Judul : Memaksa Ibu Jadi Hantu: Wacana Maternal Horror dalam Film Indonesia Kontemporer
Penulis: Annissa Winda Larasati & Justito Adiprasetio
Penerbit: Cantrik Pustaka
Tahun: 2022
Tebal: 254 hlm
ISBN : 978-623-6063-72-9
Buku ini bermula dari kolaborasi naskah tesis Annissa Winda di Program Studi Kajian Budaya & Media, Universitas Gadjah Mada dengan perbaikan data, penambahan subbab dan penajaman analisis oleh Justito Adiprasetio.
Winda dan Tito mengelaborasi wacana film Indonesia kontemporer terlebih relasinya dengan motherhood dan wacana Orde Baru terkait reproduksi pengetahuan dan budaya populer. Mereka menguraikan bagaimana representasi perempuan (ibu) sebagai teror dan hantu, selalu bersifat diskursif dan historis.
Pengabdi Setan (2017) dan Perempuan Tanah Jahanam (2019), salah dua film horor paling sukses di perfilman Indonesia, jadi objek analisis utama buku ini.
Dalam Pengabdi Setan, kekuatan maternal (keibuan) lebih kuat alih-alih wacana religi. Konflik dalam film in bermula dari sang ibu yang menjadi anggota sekte kesuburan pemuja setan demi interdikursivitas keturunan. Sekte tersebut menuntut adanya tumbal anak bungsu sebelum genap berusia tujuh tahun untuk menjadi anggota sekte tersebut.

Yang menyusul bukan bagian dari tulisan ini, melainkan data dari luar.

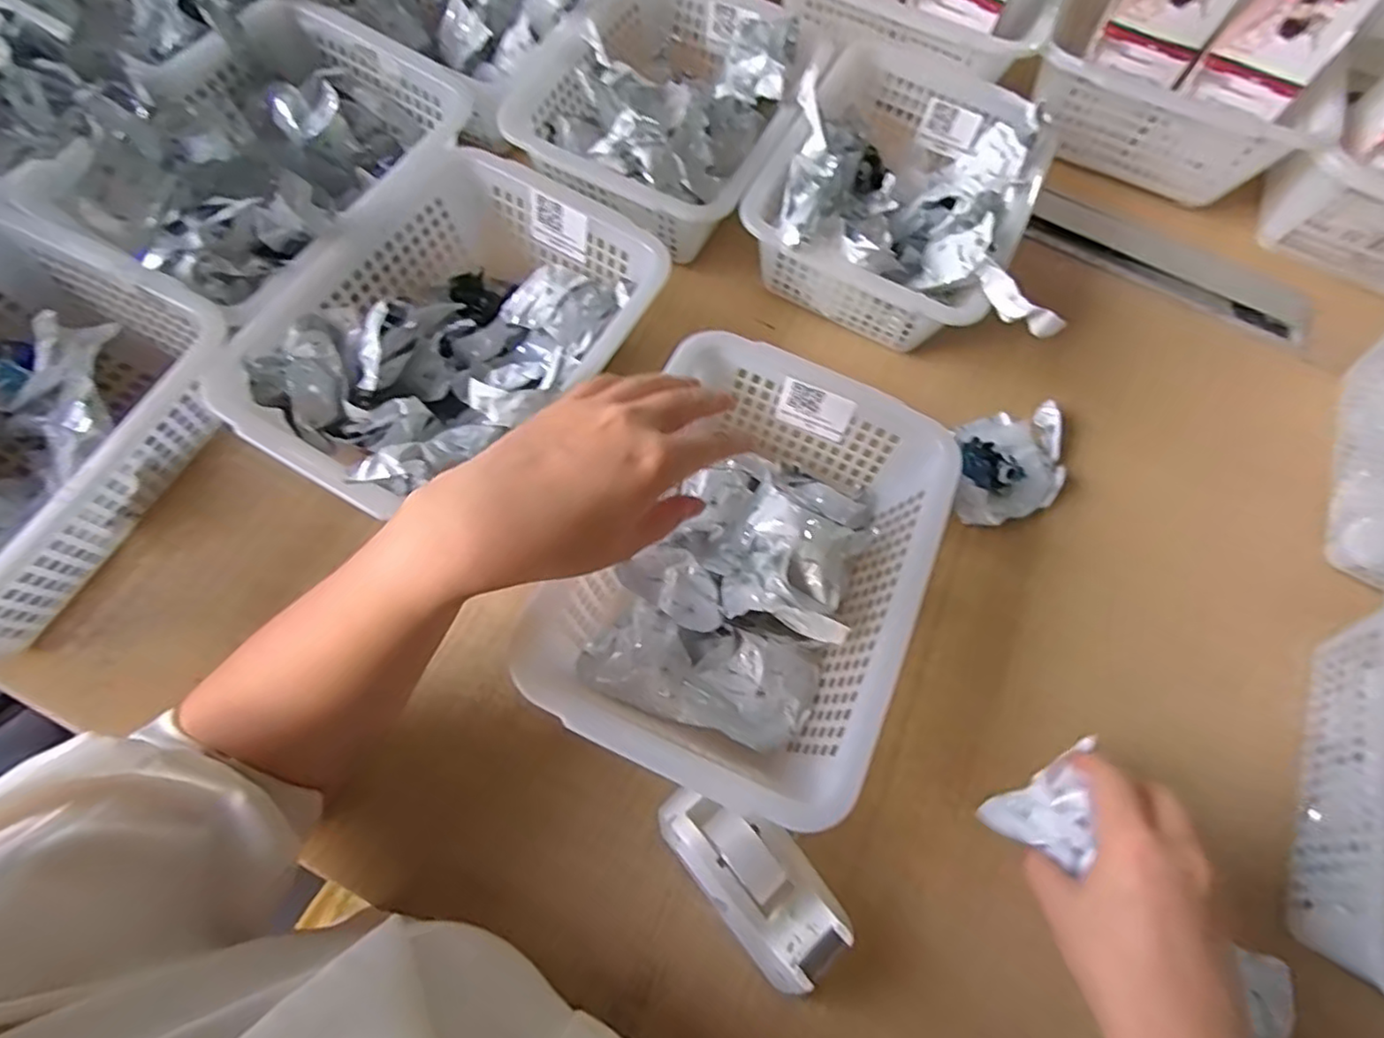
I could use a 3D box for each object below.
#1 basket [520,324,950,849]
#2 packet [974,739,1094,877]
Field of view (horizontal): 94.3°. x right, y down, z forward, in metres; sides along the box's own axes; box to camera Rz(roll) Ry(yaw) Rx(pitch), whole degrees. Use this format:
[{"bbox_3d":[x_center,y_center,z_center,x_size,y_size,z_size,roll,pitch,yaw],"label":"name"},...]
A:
[{"bbox_3d":[0.038,0.029,0.402,0.190,0.076,0.259,24,67,5],"label":"basket"},{"bbox_3d":[0.218,0.170,0.373,0.080,0.020,0.049,-37,33,0],"label":"packet"}]

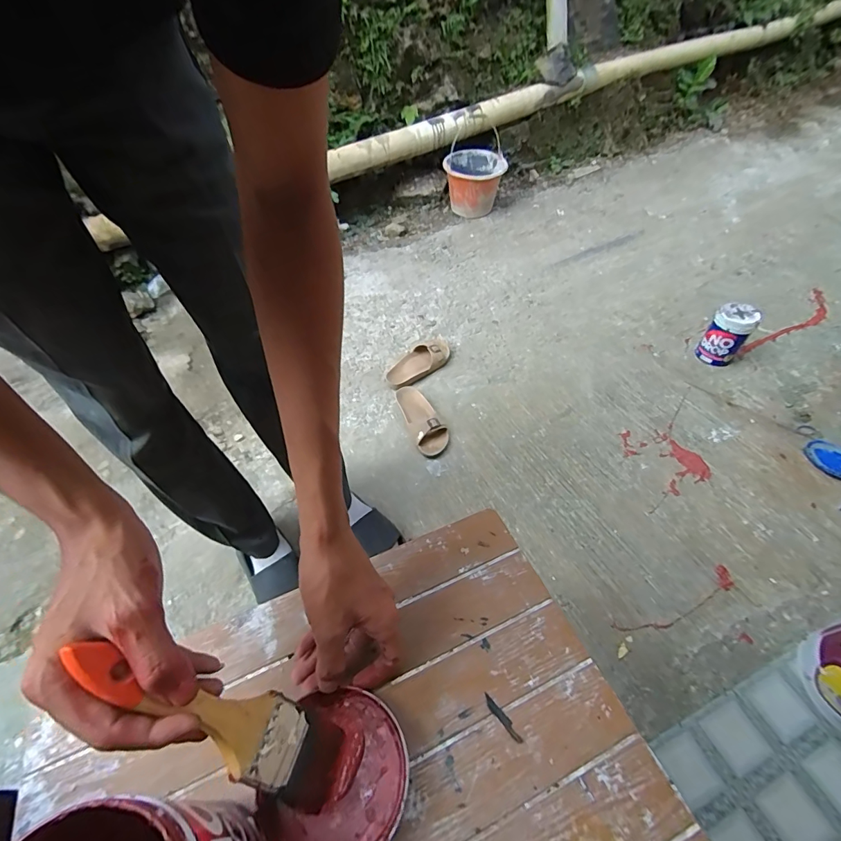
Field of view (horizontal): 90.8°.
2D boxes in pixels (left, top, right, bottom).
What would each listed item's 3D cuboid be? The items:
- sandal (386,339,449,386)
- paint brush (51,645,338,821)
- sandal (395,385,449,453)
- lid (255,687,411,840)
[{"bbox_3d":[-0.005,-0.186,1.280,0.251,0.048,0.118,-38,58,-24],"label":"sandal"},{"bbox_3d":[-0.121,0.185,0.261,0.008,0.193,0.048,-23,27,35],"label":"paint brush"},{"bbox_3d":[0.002,-0.013,1.133,0.094,0.047,0.245,-18,52,-11],"label":"sandal"},{"bbox_3d":[-0.060,0.267,0.308,0.097,0.017,0.107,15,53,14],"label":"lid"}]

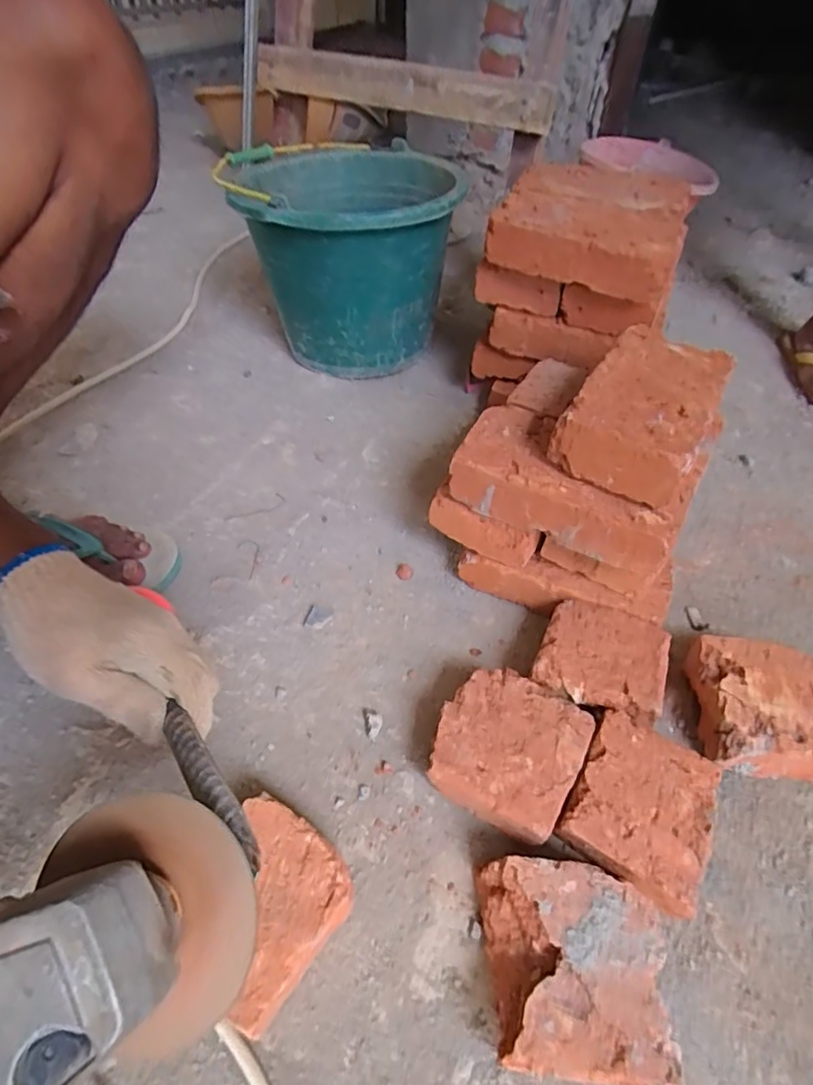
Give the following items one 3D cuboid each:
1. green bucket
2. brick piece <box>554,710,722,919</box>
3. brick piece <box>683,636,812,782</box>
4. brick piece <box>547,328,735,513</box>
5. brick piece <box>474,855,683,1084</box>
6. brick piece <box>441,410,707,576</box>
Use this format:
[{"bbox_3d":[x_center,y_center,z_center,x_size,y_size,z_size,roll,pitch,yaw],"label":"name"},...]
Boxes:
[{"bbox_3d":[-0.082,-0.404,0.815,0.292,0.238,0.307,-4,49,-6],"label":"green bucket"},{"bbox_3d":[0.171,0.200,0.420,0.095,0.055,0.109,25,55,20],"label":"brick piece"},{"bbox_3d":[0.300,0.139,0.475,0.111,0.061,0.111,0,50,0],"label":"brick piece"},{"bbox_3d":[0.212,-0.117,0.494,0.111,0.051,0.182,25,52,19],"label":"brick piece"},{"bbox_3d":[0.102,0.266,0.357,0.107,0.055,0.105,6,48,3],"label":"brick piece"},{"bbox_3d":[0.146,-0.054,0.509,0.194,0.052,0.105,26,52,19],"label":"brick piece"}]

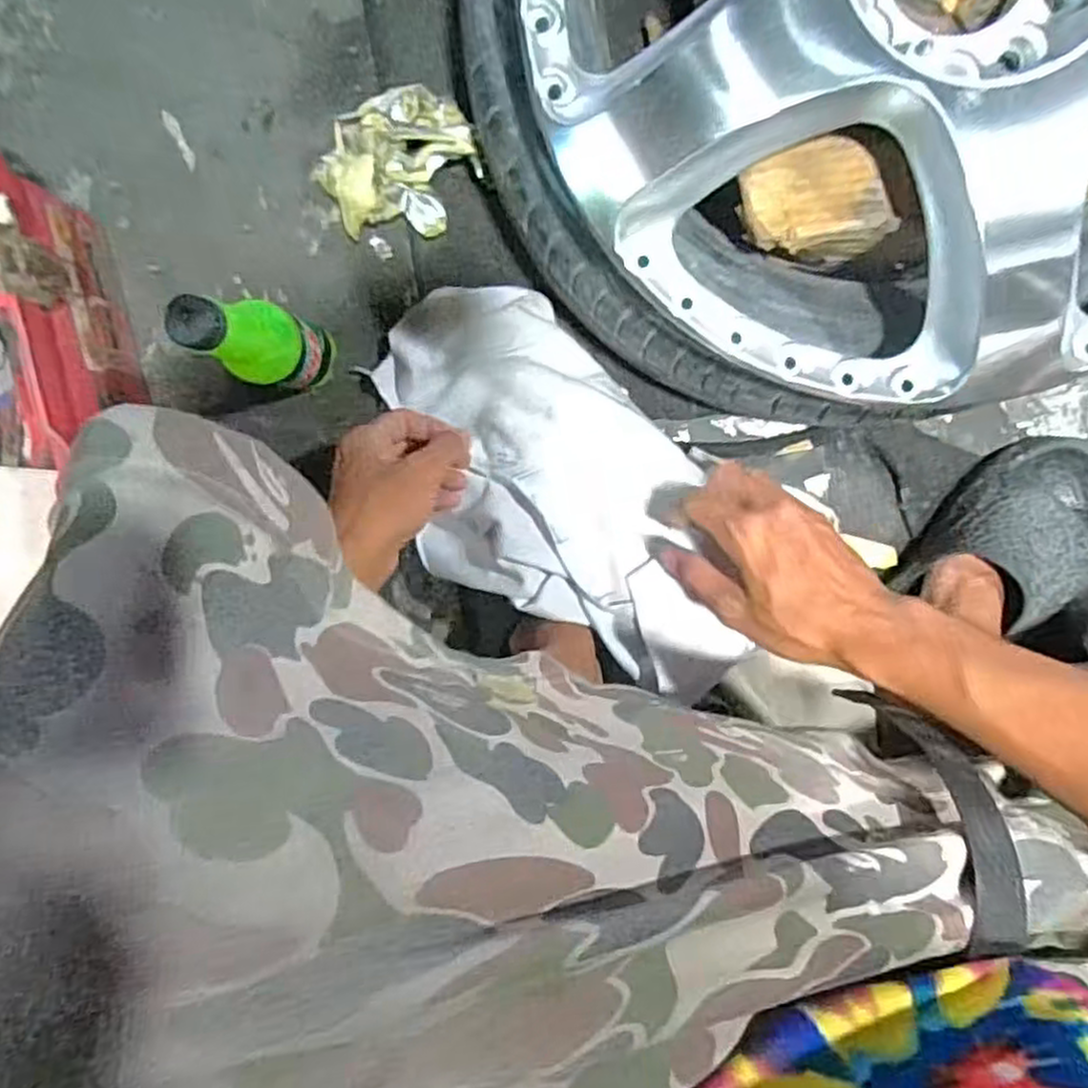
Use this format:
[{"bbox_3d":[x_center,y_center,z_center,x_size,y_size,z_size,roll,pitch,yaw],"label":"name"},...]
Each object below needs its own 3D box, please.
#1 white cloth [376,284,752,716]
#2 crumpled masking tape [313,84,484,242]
[{"bbox_3d":[0.007,-0.035,0.566,0.181,0.048,0.347,-34,80,5],"label":"white cloth"},{"bbox_3d":[-0.107,-0.278,0.575,0.116,0.059,0.091,-24,96,4],"label":"crumpled masking tape"}]

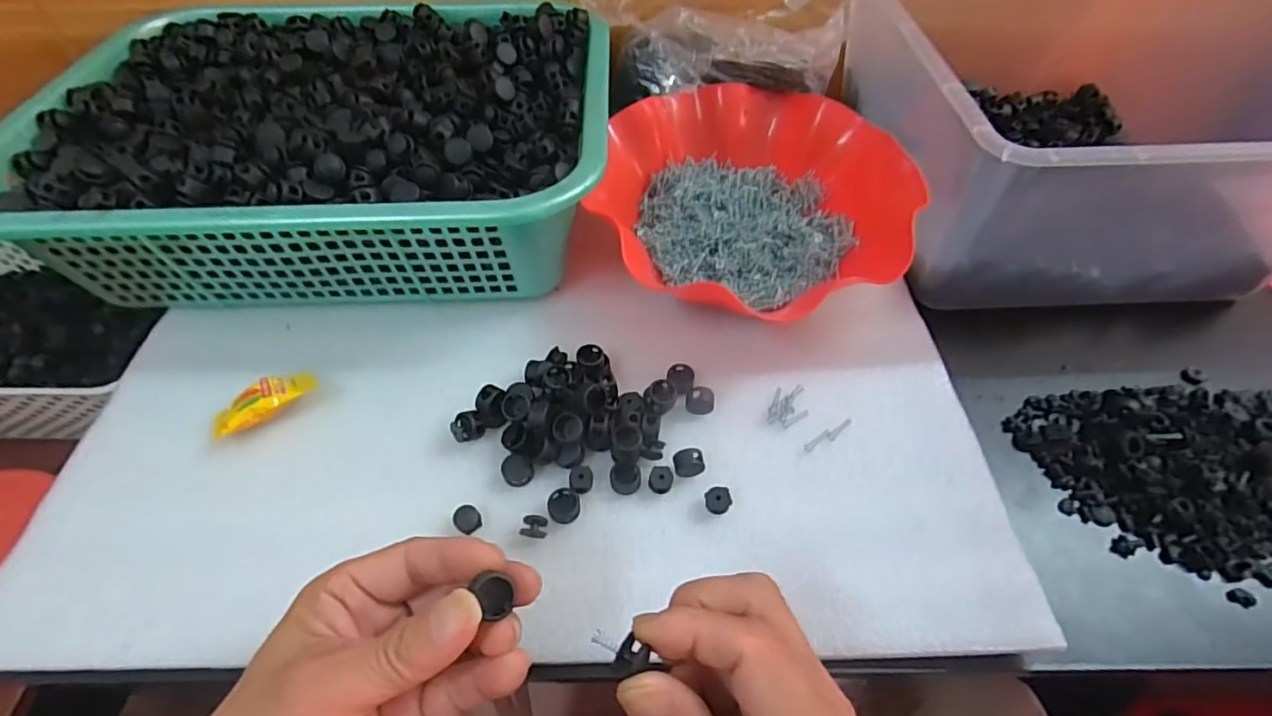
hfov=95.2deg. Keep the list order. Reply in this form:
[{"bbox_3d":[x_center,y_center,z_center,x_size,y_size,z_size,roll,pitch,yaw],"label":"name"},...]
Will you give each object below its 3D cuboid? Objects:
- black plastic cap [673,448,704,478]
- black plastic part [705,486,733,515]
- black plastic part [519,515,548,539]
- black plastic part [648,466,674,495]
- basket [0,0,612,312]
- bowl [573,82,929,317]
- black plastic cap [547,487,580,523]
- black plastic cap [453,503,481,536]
[{"bbox_3d":[0.030,0.059,0.323,0.016,0.015,0.013,-7,54,-4],"label":"black plastic cap"},{"bbox_3d":[0.045,0.077,0.312,0.014,0.011,0.012,1,54,1],"label":"black plastic part"},{"bbox_3d":[-0.053,0.089,0.305,0.013,0.007,0.011,6,54,5],"label":"black plastic part"},{"bbox_3d":[0.014,0.067,0.319,0.013,0.009,0.013,0,54,0],"label":"black plastic part"},{"bbox_3d":[-0.212,-0.162,0.437,0.377,0.100,0.280,-3,54,-1],"label":"basket"},{"bbox_3d":[0.080,-0.113,0.421,0.208,0.057,0.214,-21,56,-14],"label":"bowl"},{"bbox_3d":[-0.039,0.079,0.311,0.016,0.008,0.018,7,54,6],"label":"black plastic cap"},{"bbox_3d":[-0.089,0.086,0.308,0.013,0.009,0.013,0,54,0],"label":"black plastic cap"}]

Teror sang ibu sudah dimulai bahkan sebelum ia meninggal. Ia bagaikan mayat hidup yang tergeletak di ranjang. Setelah meninggal arwah sang ibu meneror anggota keluarganya untuk menuntut tumbal yang pernah dijanjikan. Usaha praktik ritual agama guna menepis ketakutan bahkan tak mampu mengalahkan teror hantu sang ibu.
Dalam Perempuan Tanah Jahanam, wacana perempuan direpresentasikan pada kekuatan iblis dalam posisinya sebagai “dukun”. Sang ibu yang melakukan ritual ilmu hitam mendatangkan malapetaka pada warga desa. Figur ibu sebagai sosok yang jahat dan mengerikan turut menyuburkan ketakutan teradap hal-hal seputar feminitas bahkan mengasingkan perempuan secara sosial.
Framing wacana maternal horror dalam berbagai film horor menunjukkan bagaimana kondisi sosio kultural ihwal konsep ibu yang ideal. Sosok ibu dalam film terbagi menjadi dua, yakni good mother dan bad mother. Kedua konsep tersebut pada dasarnya mengikuti logika patriarkal.
Dua film horor kreasi Joko Anwar yang secara spesifik menampilkan sosok monstrous mother ini secara tidak langsung mengamplifikasi peran maternal seorang ibu sebagai bad mother. Mereka digambarkan sebagai monster. Uniknya, sosok ayah justru digambarkan sebaliknya..
Maternal horror menggeser sosok ibu dari dari entitas pemberi kehidupan ke entitas pemberi kematian. Sosok ibu menjelma jadi liyan, mengerikan bahkan disfungsional. Tak hanya itu, ruang domestik —ruang yang identik dengan ibu dan keibuan— juga mengalami disfungsi karena menjadi tempat kengerian teror terjadi.
Film horor hampir selalu menunjukkan paradoks atas sosok perempuan. Di satu sisi mereka dikonstruksi sebagai korban, sedangkan di sisi lain mereka di-framing memiliki sisi montrous. Dalam konteks maternal horror, montrositas ibu merepresentasi bagaimana terbebaninya ia akan idealisasi sosok ibu yang diciptakan masyarakat sehingga ia berperilaku menyimpang.
Buku ini cocok bagi para penikmat film horor. Meskipun fokus mengkaji dua film karya Joko Anwar, terdapat benang merah dan referensi dari film horor lokal maupun internasional.
Duo penulis ini menguraikan bagaimana maternal horror memiliki intertekstualitas dan interdikursivitas dengan produk budaya lain, seperti film-film sebelumnya, folklor, hingga narasi keagamaan.
Buku yang disampaikan dengan gaya populer namun mendalam ini menggaungkan pesan untuk membaca secara kritis film horor Indonesia yang berkelindan dengan ideologi patriarkal dalam masyarakat kita.
Kita diajak untuk terus mengasah daya kritis tatkala menikmati film horor agar tidak sekadar terbius oleh aura kengerian semata tetapi juga berusaha tidak terbawa arus yang melanggengkan stereotip pengiblisan sosok ibu.